Speaking of good deals, my wife opted for the prix-fixe ($21 since we were seated at around 6:00). She started with the chopped salad (quite good, not too vinegary, some nice chunks of avocado), then for her entree she had a sesame crusted seared ahi tuna, which was served with a spinach puree, mashed Yukon gold potatoes, a few spears of grilled asparagus, and what I believe were some pieces of poached pear. I thought the spinach puree was especially tasty -- tasted like it might have had some green garlic in it too, but I'm not sure. For dessert, she had a vanilla panna cotta, which came in a champagne glass with a kind of berry compote on top. I only had a bite, but I thought this was excellent.
She also took advantage of the endless happy hour deal with a $5 margarita, which she seemed to enjoy (and which was strong enough to get her a bit tipsy).

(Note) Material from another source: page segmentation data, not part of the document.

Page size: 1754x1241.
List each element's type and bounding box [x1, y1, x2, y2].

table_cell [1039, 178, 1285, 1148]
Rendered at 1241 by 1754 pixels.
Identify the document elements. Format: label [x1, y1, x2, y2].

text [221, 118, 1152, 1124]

I ordered a la carte and for my entree opted for the half order of the lobster dish described in the original post ($18). The waitress said that it was a smallish lobster they served, so I was afraid the half order was going to be a tiny portion, but it turned out to be just the right amount of food -- a respectably sized entree portion by any standard, I thought, with a meaty half tail and a big claw that you had to work at a bit. (It crossed my mind to ask for one of those bibs, but in the end I managed to polish it all off with only minor soiling of my shirt.) The spicing on the lobster was wonderful, and the carrot-parsnip puree was delicious. I'd put this up there as one of the top five lobster preparations I've had, and I lived in New England for six years.

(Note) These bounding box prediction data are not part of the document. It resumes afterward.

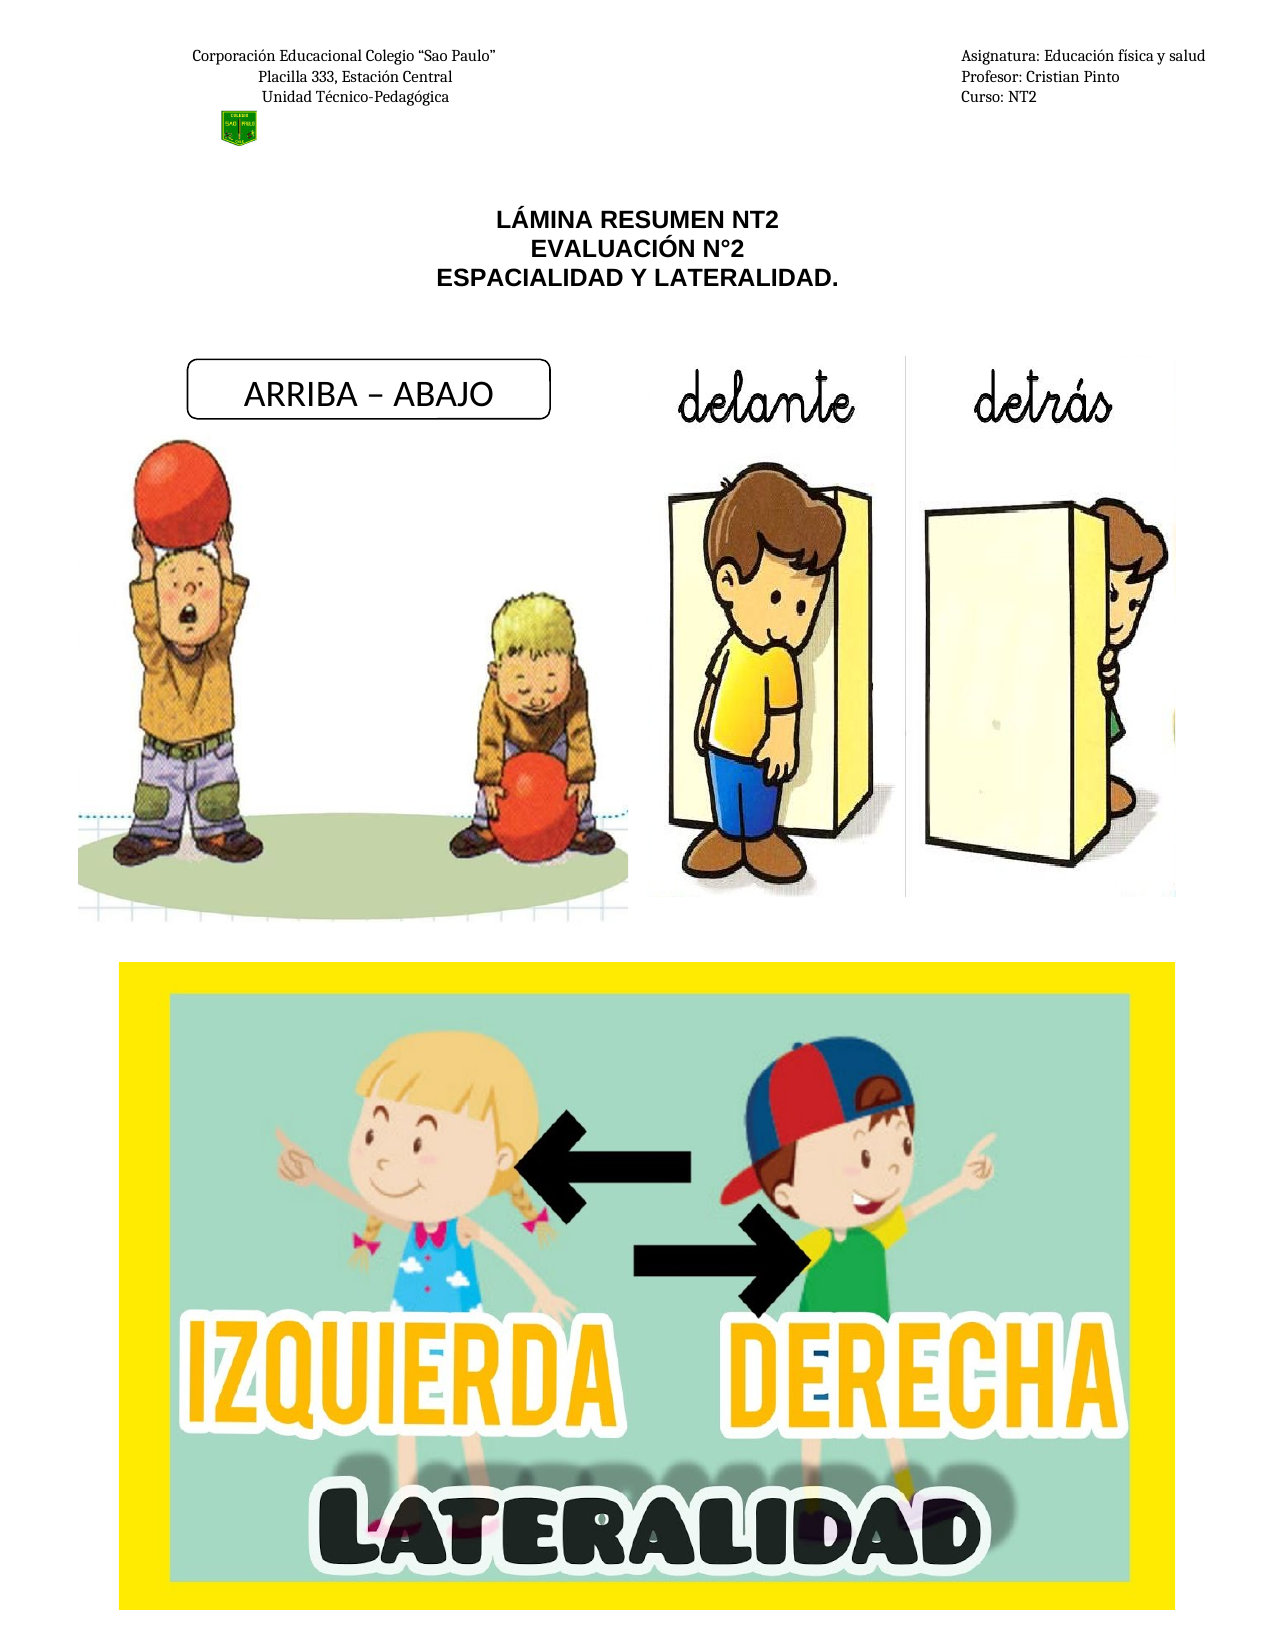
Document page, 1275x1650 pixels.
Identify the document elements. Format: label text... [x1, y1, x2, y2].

text LÁMINA RESUMEN NT2 [177, 205, 1098, 234]
picture [221, 110, 257, 146]
picture [78, 428, 629, 926]
picture [646, 356, 1175, 897]
text EVALUACIÓN N°2 [177, 234, 1098, 263]
picture [118, 962, 1175, 1610]
text ESPACIALIDAD Y LATERALIDAD. [177, 263, 1098, 291]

For dessert, I ordered the highly vaunted chocolate souffle ($9), which didn't disappoint. Maybe not the most intensely chocolaty dessert ever, but as airy and delicate as you'd want any souffle to be, and I appreciated that it wasn't overly sweet. Served with three generous scoops of house-made vanilla ice cream. Definitely big enough a dessert to share, but I had to do the brunt of the work since my wife already had her panna cotta to deal with. Note that the souffle takes 20 minutes for them to prepare -- I just ordered it at the beginning of the meal so that they could time it to come out with the other dessert.
All that food (plus a cup of coffee with dessert) and, since we got the 10% cash discount, we got out for $80 total, including tax and tip. For this quality of service and food (especially for seafood), I don't know if there's another restaurant in the East Bay where you'd be able to make out much better than that!